DOCUMENT EXCERPT
- Opening Delimiter -
Question

My situation is as follows.

I have a django app that is a CMS, and this one app generates page content and menus.

There is 'default' view that generates all the page content. One of the fields of the main model is designed to limit the visibility of pages depending on the setting:

  • 'internal' (limited to users on our network),
  • 'worldwide' (viewable by the www) and now, I would like to add an extra value
  • 'secure', which would limit viewing only to those who are logged in to the site.

I dont think @login_required would work, as it only works on whole functions.

We want the author or editor to be able to set this flag, rather than code a special function; and there will be instances where a page migrates from 'internal' to 'secure' then to 'worldwide' - so ideally the urls should stay the same.

What is the best way to go about this? thanks in advance... patrick

Was it helpful?

Solution

As you want the flag set on your object, I'm assuming that flag can't be read until you're already within the view (i.e. you won't be storing it in something accessible by the request object, like a session), so that precludes custom decorators. You could choose to go with something a bit crude but workable like this:

if (val=="internal" and inrange(request.META['REMOTE_ADDR'])) or (val=="secure" and  request.user.is_authenticated()) or val=="worldwide":
     return render_to_response .... etc.
else:
     return HttpResponseForbidden()

Substituting your model values, and writing the inrange function, naturally.

The more sophisticated approach, though, would be to write custom middleware and use the process_view() function. See the docs for more details.
- Closing Delimiter -
TASK REQUIREMENTS
1) Translate this sentence from the Django page-visibility discussion into Spanish: "The more sophisticated approach, though, would be to write custom middleware and use the process_view() function."
2) In the Django page-visibility discussion, which new setting value would limit viewing only to those logged in to the site?

Saved data entries:
- Opening Delimiter -
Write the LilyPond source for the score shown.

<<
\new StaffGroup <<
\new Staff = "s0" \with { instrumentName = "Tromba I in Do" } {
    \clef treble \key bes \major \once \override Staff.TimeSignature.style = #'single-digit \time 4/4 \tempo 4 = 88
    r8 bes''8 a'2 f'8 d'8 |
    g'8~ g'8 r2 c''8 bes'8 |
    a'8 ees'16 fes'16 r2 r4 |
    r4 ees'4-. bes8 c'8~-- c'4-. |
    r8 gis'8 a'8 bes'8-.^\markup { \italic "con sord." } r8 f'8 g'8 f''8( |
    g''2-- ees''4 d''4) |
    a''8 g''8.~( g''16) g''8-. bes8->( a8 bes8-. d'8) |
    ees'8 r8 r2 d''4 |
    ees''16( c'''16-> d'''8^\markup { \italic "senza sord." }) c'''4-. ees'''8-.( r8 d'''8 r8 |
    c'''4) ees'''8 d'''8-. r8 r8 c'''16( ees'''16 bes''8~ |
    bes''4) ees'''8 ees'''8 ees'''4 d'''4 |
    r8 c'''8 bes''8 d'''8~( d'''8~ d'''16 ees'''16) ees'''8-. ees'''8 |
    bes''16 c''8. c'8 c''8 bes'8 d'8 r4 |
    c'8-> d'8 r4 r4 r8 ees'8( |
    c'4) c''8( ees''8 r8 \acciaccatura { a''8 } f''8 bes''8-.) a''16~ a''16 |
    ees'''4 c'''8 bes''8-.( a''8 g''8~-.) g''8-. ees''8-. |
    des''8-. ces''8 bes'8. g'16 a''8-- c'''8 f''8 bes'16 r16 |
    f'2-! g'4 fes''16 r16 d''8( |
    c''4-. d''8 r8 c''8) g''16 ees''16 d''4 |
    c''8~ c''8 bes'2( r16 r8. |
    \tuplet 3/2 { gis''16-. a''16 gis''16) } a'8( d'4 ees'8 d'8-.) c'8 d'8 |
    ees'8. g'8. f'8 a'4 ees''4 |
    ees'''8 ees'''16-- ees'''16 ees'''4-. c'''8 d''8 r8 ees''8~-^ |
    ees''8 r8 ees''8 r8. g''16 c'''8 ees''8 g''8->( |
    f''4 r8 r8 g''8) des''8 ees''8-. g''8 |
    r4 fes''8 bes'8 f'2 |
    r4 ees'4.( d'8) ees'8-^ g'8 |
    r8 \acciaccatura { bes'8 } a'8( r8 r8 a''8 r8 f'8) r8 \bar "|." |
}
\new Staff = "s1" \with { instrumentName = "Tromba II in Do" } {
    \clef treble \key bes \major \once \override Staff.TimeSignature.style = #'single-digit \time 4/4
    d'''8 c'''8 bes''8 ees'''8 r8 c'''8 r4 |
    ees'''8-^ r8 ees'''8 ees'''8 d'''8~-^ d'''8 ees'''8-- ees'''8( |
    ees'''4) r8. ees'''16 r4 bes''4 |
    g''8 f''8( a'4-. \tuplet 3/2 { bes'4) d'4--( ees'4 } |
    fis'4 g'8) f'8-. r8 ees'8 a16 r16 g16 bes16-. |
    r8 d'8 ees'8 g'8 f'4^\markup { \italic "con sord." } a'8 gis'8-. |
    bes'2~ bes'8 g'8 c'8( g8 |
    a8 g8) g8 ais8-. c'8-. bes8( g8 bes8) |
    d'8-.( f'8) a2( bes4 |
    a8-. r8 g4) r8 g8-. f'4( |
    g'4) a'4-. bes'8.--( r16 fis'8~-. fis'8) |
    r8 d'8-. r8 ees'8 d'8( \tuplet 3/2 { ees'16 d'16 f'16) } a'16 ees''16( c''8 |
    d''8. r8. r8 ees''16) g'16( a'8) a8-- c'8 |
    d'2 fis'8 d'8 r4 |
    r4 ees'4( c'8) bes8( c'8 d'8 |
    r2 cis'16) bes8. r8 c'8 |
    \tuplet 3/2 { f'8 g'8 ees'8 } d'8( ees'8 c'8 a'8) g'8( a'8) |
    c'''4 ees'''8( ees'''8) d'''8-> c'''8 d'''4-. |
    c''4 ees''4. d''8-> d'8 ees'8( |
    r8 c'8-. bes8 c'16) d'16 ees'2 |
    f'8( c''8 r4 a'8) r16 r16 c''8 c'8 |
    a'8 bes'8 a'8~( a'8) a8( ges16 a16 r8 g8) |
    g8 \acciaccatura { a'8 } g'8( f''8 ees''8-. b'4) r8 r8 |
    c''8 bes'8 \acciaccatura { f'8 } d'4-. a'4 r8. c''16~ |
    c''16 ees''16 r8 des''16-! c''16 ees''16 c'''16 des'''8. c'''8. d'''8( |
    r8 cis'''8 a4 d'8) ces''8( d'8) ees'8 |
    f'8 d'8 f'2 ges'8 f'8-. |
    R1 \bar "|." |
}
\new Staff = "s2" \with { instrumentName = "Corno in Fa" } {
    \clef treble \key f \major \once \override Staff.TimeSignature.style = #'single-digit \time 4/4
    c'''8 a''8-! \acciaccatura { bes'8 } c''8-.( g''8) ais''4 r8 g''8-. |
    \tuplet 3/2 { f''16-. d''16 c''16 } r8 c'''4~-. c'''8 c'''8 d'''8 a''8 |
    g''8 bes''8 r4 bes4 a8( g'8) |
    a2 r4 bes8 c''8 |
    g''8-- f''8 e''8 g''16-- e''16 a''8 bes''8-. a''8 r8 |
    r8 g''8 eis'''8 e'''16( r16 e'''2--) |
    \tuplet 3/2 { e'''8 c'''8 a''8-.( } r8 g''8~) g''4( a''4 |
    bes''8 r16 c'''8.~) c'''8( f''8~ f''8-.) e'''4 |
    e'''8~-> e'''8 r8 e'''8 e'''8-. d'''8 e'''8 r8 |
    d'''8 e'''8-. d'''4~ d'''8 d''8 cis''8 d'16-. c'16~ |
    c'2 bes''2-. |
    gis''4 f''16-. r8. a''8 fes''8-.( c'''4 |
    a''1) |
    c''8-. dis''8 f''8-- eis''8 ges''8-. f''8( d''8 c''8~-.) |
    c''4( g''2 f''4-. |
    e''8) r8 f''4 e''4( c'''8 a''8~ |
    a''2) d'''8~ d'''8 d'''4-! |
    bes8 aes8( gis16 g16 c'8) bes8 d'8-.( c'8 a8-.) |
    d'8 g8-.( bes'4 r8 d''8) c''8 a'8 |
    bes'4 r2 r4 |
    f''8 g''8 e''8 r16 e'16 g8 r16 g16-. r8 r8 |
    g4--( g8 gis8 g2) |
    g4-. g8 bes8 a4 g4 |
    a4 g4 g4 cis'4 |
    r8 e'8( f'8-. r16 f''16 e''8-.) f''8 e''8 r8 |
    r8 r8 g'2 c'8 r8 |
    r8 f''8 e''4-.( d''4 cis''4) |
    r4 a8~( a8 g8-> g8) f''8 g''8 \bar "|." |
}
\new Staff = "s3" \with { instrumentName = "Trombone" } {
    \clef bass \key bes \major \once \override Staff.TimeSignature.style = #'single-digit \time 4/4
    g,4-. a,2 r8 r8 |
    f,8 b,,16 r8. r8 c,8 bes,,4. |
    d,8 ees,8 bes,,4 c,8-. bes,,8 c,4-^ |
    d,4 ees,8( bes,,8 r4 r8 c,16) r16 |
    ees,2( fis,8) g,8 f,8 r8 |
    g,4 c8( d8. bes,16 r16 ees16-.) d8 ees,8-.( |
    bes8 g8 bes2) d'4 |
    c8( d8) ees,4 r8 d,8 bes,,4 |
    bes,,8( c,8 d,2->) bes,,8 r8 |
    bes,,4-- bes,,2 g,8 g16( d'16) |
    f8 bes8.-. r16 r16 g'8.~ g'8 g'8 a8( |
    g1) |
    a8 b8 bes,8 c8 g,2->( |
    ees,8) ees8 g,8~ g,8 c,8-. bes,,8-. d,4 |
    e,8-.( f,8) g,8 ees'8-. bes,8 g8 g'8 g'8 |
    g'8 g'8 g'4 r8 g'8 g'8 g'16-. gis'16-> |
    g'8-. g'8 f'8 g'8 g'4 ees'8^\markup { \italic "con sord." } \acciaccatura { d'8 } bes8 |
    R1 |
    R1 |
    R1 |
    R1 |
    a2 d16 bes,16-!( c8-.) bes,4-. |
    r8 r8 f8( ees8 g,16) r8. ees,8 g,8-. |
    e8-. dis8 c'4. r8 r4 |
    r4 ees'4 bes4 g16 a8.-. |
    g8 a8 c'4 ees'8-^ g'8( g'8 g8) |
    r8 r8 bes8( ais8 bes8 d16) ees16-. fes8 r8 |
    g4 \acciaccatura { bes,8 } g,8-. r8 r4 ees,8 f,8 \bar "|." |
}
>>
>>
- Closing Delimiter -
RESULTS OF THE EXERCISE
1) Sin embargo, el enfoque más sofisticado sería escribir un middleware personalizado y usar la función process_view().

2) 'secure'